Transcribed page contents

------------------------------

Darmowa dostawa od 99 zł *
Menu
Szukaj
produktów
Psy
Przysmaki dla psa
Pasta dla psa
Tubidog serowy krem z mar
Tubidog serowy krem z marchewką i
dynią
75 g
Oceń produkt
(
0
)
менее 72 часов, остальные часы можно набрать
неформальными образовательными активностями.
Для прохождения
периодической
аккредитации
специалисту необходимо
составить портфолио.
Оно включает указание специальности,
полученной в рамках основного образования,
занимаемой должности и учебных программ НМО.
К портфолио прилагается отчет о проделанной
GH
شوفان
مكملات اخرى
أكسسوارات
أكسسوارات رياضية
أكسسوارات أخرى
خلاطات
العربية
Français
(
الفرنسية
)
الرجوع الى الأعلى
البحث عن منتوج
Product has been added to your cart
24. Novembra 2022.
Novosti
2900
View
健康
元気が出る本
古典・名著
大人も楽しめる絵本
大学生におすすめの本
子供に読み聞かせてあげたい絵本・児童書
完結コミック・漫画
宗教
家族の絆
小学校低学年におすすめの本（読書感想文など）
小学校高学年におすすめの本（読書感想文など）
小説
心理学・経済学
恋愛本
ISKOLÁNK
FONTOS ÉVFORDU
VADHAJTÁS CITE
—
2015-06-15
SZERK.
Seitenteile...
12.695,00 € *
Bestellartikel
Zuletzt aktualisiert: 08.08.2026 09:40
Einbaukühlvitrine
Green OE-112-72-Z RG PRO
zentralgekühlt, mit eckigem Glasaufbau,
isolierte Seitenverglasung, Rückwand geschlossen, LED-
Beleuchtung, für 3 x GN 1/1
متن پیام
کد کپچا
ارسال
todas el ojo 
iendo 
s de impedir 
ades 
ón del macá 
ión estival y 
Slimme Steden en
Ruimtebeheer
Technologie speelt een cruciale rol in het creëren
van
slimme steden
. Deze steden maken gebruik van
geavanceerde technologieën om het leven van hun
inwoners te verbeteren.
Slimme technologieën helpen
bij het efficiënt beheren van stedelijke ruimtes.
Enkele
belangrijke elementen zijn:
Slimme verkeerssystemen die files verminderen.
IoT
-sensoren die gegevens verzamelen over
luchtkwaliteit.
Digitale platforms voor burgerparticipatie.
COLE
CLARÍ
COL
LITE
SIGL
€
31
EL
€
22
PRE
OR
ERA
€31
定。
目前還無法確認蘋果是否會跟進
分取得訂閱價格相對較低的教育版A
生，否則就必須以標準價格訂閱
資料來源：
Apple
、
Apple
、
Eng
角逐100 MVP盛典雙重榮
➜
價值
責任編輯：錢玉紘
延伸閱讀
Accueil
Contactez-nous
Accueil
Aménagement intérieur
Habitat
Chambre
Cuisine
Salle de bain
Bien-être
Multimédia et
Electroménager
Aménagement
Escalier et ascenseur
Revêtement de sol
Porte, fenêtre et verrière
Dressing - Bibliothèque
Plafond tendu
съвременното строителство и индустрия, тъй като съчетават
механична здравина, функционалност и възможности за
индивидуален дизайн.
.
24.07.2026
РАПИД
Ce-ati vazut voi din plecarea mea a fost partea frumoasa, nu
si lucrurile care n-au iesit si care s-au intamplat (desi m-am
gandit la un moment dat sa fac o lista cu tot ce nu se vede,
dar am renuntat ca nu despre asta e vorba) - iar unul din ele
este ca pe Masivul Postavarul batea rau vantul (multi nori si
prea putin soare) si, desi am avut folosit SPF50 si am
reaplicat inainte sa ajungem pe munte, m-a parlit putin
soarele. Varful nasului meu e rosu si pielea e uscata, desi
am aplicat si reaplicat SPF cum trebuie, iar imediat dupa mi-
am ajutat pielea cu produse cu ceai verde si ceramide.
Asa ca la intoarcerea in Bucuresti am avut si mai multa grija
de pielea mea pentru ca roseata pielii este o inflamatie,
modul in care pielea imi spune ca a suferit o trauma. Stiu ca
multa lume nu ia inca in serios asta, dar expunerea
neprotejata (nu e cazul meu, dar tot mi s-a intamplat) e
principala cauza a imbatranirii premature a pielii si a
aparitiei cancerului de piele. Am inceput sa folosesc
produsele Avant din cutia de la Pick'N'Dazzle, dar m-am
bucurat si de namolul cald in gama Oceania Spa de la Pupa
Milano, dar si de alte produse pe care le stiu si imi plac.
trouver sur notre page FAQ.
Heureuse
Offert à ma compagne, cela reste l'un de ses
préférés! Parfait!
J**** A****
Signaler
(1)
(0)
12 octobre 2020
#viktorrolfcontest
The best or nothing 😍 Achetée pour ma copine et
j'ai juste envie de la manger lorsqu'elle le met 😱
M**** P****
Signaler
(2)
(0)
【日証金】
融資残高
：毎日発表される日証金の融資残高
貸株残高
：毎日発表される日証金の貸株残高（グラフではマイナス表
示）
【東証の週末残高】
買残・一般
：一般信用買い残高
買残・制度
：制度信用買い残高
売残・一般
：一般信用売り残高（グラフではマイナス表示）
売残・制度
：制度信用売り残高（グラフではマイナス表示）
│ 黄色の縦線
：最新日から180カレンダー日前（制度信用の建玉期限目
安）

------------------------------

# [Written task]
Each entry above should be restated exactly as supplied.

# [Solved problem]
Darmowa dostawa od 99 zł *
Menu
Szukaj
produktów
Psy
Przysmaki dla psa
Pasta dla psa
Tubidog serowy krem z mar
Tubidog serowy krem z marchewką i
dynią
75 g
Oceń produkt
(
0
)
менее 72 часов, остальные часы можно набрать
неформальными образовательными активностями.
Для прохождения
периодической
аккредитации
специалисту необходимо
составить портфолио.
Оно включает указание специальности,
полученной в рамках основного образования,
занимаемой должности и учебных программ НМО.
К портфолио прилагается отчет о проделанной
GH
شوفان
مكملات اخرى
أكسسوارات
أكسسوارات رياضية
أكسسوارات أخرى
خلاطات
العربية
Français
(
الفرنسية
)
الرجوع الى الأعلى
البحث عن منتوج
Product has been added to your cart
24. Novembra 2022.
Novosti
2900
View
健康
元気が出る本
古典・名著
大人も楽しめる絵本
大学生におすすめの本
子供に読み聞かせてあげたい絵本・児童書
完結コミック・漫画
宗教
家族の絆
小学校低学年におすすめの本（読書感想文など）
小学校高学年におすすめの本（読書感想文など）
小説
心理学・経済学
恋愛本
ISKOLÁNK
FONTOS ÉVFORDU
VADHAJTÁS CITE
—
2015-06-15
SZERK.
Seitenteile...
12.695,00 € *
Bestellartikel
Zuletzt aktualisiert: 08.08.2026 09:40
Einbaukühlvitrine
Green OE-112-72-Z RG PRO
zentralgekühlt, mit eckigem Glasaufbau,
isolierte Seitenverglasung, Rückwand geschlossen, LED-
Beleuchtung, für 3 x GN 1/1
متن پیام
کد کپچا
ارسال
todas el ojo 
iendo 
s de impedir 
ades 
ón del macá 
ión estival y 
Slimme Steden en
Ruimtebeheer
Technologie speelt een cruciale rol in het creëren
van
slimme steden
. Deze steden maken gebruik van
geavanceerde technologieën om het leven van hun
inwoners te verbeteren.
Slimme technologieën helpen
bij het efficiënt beheren van stedelijke ruimtes.
Enkele
belangrijke elementen zijn:
Slimme verkeerssystemen die files verminderen.
IoT
-sensoren die gegevens verzamelen over
luchtkwaliteit.
Digitale platforms voor burgerparticipatie.
COLE
CLARÍ
COL
LITE
SIGL
€
31
EL
€
22
PRE
OR
ERA
€31
定。
目前還無法確認蘋果是否會跟進
分取得訂閱價格相對較低的教育版A
生，否則就必須以標準價格訂閱
資料來源：
Apple
、
Apple
、
Eng
角逐100 MVP盛典雙重榮
➜
價值
責任編輯：錢玉紘
延伸閱讀
Accueil
Contactez-nous
Accueil
Aménagement intérieur
Habitat
Chambre
Cuisine
Salle de bain
Bien-être
Multimédia et
Electroménager
Aménagement
Escalier et ascenseur
Revêtement de sol
Porte, fenêtre et verrière
Dressing - Bibliothèque
Plafond tendu
съвременното строителство и индустрия, тъй като съчетават
механична здравина, функционалност и възможности за
индивидуален дизайн.
.
24.07.2026
РАПИД
Ce-ati vazut voi din plecarea mea a fost partea frumoasa, nu
si lucrurile care n-au iesit si care s-au intamplat (desi m-am
gandit la un moment dat sa fac o lista cu tot ce nu se vede,
dar am renuntat ca nu despre asta e vorba) - iar unul din ele
este ca pe Masivul Postavarul batea rau vantul (multi nori si
prea putin soare) si, desi am avut folosit SPF50 si am
reaplicat inainte sa ajungem pe munte, m-a parlit putin
soarele. Varful nasului meu e rosu si pielea e uscata, desi
am aplicat si reaplicat SPF cum trebuie, iar imediat dupa mi-
am ajutat pielea cu produse cu ceai verde si ceramide.
Asa ca la intoarcerea in Bucuresti am avut si mai multa grija
de pielea mea pentru ca roseata pielii este o inflamatie,
modul in care pielea imi spune ca a suferit o trauma. Stiu ca
multa lume nu ia inca in serios asta, dar expunerea
neprotejata (nu e cazul meu, dar tot mi s-a intamplat) e
principala cauza a imbatranirii premature a pielii si a
aparitiei cancerului de piele. Am inceput sa folosesc
produsele Avant din cutia de la Pick'N'Dazzle, dar m-am
bucurat si de namolul cald in gama Oceania Spa de la Pupa
Milano, dar si de alte produse pe care le stiu si imi plac.
trouver sur notre page FAQ.
Heureuse
Offert à ma compagne, cela reste l'un de ses
préférés! Parfait!
J**** A****
Signaler
(1)
(0)
12 octobre 2020
#viktorrolfcontest
The best or nothing 😍 Achetée pour ma copine et
j'ai juste envie de la manger lorsqu'elle le met 😱
M**** P****
Signaler
(2)
(0)
【日証金】
融資残高
：毎日発表される日証金の融資残高
貸株残高
：毎日発表される日証金の貸株残高（グラフではマイナス表
示）
【東証の週末残高】
買残・一般
：一般信用買い残高
買残・制度
：制度信用買い残高
売残・一般
：一般信用売り残高（グラフではマイナス表示）
売残・制度
：制度信用売り残高（グラフではマイナス表示）
│ 黄色の縦線
：最新日から180カレンダー日前（制度信用の建玉期限目
安）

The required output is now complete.